» Extract to read:
=== Begin Enclosure ===

BOLT English Treebank - Discussion Forum ECTB 
CatalogID: LDC2020T09
Release date: May 15, 2020
Linguistic Data Consortium
Authors: Ann Bies, Justin Mott, Colin Warner, Seth Kulick

1. Introduction

This release of English Treebank consists of 147,432 tokens/words
(145,221 tokens after translation alternates are removed) in 148 files
of discussion forum text from various sources translated from Chinese
to English and annotated for part-of-speech and syntactic structure.

This data was previously released as subcorpora in earlier versions to the
BOLT community; this publication consolidates the Phase 1 English Treebank
Discussion Forum ECTB data. The corpora that were released to the BOLT
community previously had the catalog numbers LDC2013E50
(DF Part 6 V1.1 ECTB) and LDC2013E76 (DF Part 7 v 1.0 ECTB).

This material is based upon work supported by the Defense Advanced
Research Projects Agency (DARPA) under Contract No. HR0011-11-C-0145.
The content does not necessarily reflect the position or the policy of
the Government, and no official endorsement should be inferred.

2. Annotation

2.1 Tasks and Guidelines

The guidelines followed for both part-of-speech and treebank
annotation are essentially Penn Treebank II style, with the changes to
those guidelines that were developed under the GALE (Global Autonomous
Language Exploitation) program, primarily in the tokenization of
hyphenated words, part-of-speech and tree changes necessitated
by those tokenization changes, and updates to the syntactic annotation
to comply with the most updated annotation guidelines
(including the "Treebank-PropBank merge" or "Treebank IIa"
and "treebank c" changes).  The original Penn Treebank II guidelines can
be found at https://repository.upenn.edu/cis_reports/1021/
Addenda detailing the more recent changes can be found at
docs/etb-supplementary-guidelines-2009-addendum.pdf and
docs/etb-webtext-guidelines.pdf.

All co-reference indices are shown on the syntactic node label,
including reference indices on the node labels for the empty
categories (as in all LDC English and Arabic Treebank releases).

For the English translated from Chinese data in this release, the
translation data text may also include both literal and fluent English
translation alternates for certain idiomatic Chinese phrases.

We are providing in this release a version of the annotated trees that has
had the literal translation alternates and the associated metadata removed
from the trees.  These trees can be found in the following directory in this
release:
/data/translation-alternates-removed/penntree/

The usual file types for an LDC English Treebank release with the
translation alternates included in the source and the trees can be
found in this directory in this release:
/data/translation-alternates-included/

We developed the following guidelines for annotating the
translation alternates:

1. Both literal and fluent translation alternates are annotated for
word-level tokenization and part-of-speech.  Metadata punctuation
tokens delimiting the alternate translations also receive the usual
POS tags for these punctuation marks: 
(-LRB- [), (-RRB- ]), and (SYM |).

=== End Enclosure ===

» Extracted records:
=== Begin Enclosure ===

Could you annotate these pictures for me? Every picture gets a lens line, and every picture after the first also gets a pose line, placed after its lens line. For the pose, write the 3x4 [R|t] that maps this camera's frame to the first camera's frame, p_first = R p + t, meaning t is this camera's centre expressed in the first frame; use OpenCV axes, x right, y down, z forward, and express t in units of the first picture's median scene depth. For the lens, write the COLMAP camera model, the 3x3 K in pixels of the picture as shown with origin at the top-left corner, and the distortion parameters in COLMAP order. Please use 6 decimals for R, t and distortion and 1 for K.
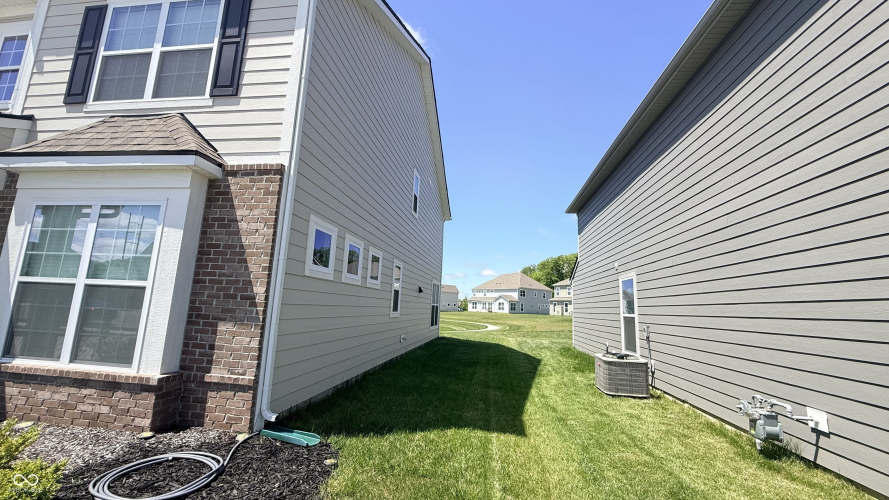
lens RADIAL K [[359.2, 0, 445.1], [0, 359.2, 241.2], [0, 0, 1]] dist [0.005801, -0.001359]
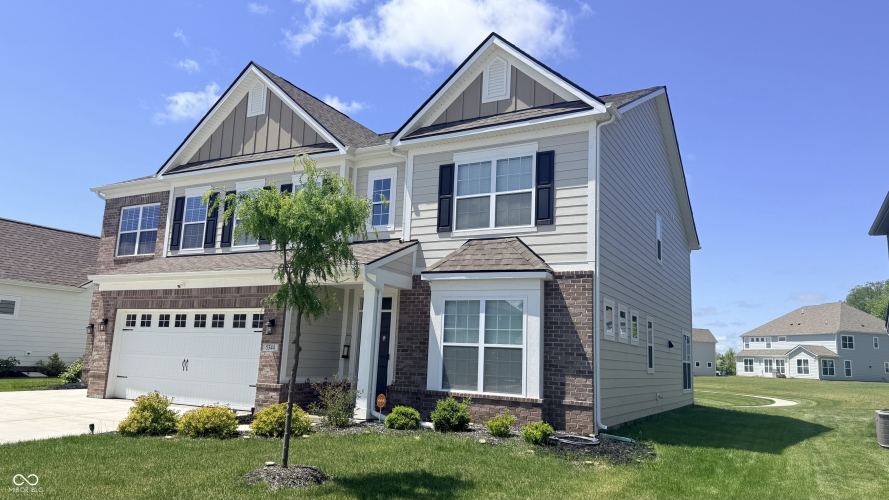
lens RADIAL K [[630.1, 0, 431.6], [0, 630.1, 237.7], [0, 0, 1]] dist [0.038162, -0.063846]
pose [[0.929225, -0.071402, -0.362551, -0.080428], [0.063322, 0.997409, -0.034138, -0.279145], [0.364049, 0.008764, 0.931338, -1.686580]]
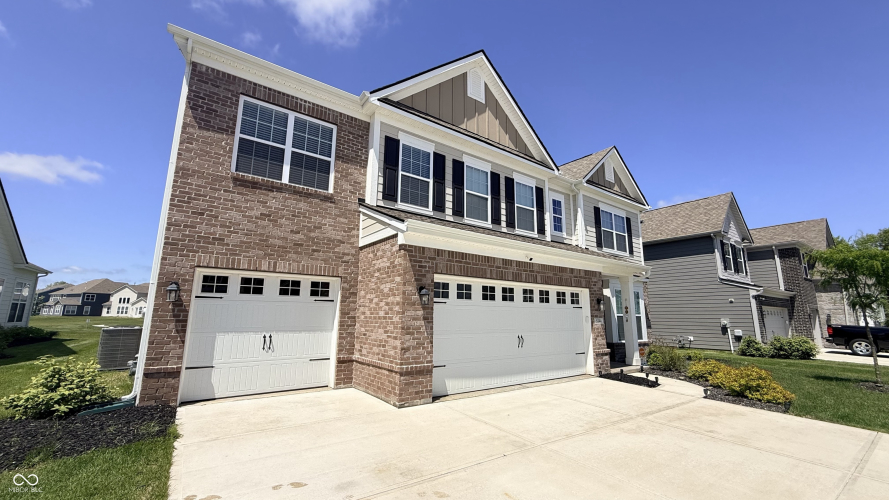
lens RADIAL K [[359.2, 0, 445.3], [0, 359.2, 244.4], [0, 0, 1]] dist [0.005801, -0.001359]
pose [[0.724225, 0.104890, 0.681540, -3.857689], [-0.109659, 0.993305, -0.036344, -0.188884], [-0.680789, -0.048415, 0.730878, -0.175743]]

=== End Enclosure ===

» What is being asked: Continue the treebank release documentation from the point where it stops. The records have nothing to do with the treebank documentation.

» Result:
2. Only the fluent translation alternates are annotated as part of the
syntactic structure of the tree.  

The syntactic node "META" is used for the open square bracket metadata
preceding the fluent translation alternate, and also for the full
extent of the literal translation alternate, including the pipe
preceding it and the close square bracket following it.  Syntactic
structure is not annotated inside the META node.

For example:

/data/translation-alternates-included/penntree/bolt-cmn-DF-196-185661-3108009.eng.xml.tree:
( (PP (IN Unlike) (NP (NP (DT those) (NNS pigs) (, ,) (NNS sheep) (, ,) (CONJP (RB as) (RB well) (IN as)) (NNS dogs)) (, ,) (SBAR (WHNP-9 (WDT which)) (S (NP-SBJ-9 (-NONE- *T*)) (VP (VBP are) (VP (META (-LRB- [)) (VBN killed) (NP-9 (-NONE- *)) (ADVP-MNR (RB shortly) (META (SYM |) (JJ white) (NN knife) (RB in) (CC and) (JJ red) (NN knife) (RB out) (-RRB- ])) (, ,) (RB simply) (CC and) (RB directly))))))) (. .)) )

Note that in a small number of cases there was some variation in the
markup that is delimiting the translation alternates.  For example,
"l" appears in place of the expected "|", "}" for "]", the initial "["
bracket may be missing, and the final "]" bracket may be missing.  For
Treebank purposes, we have marked the actual translation alternates
and the existing markup with META nodes, regardless of such variation.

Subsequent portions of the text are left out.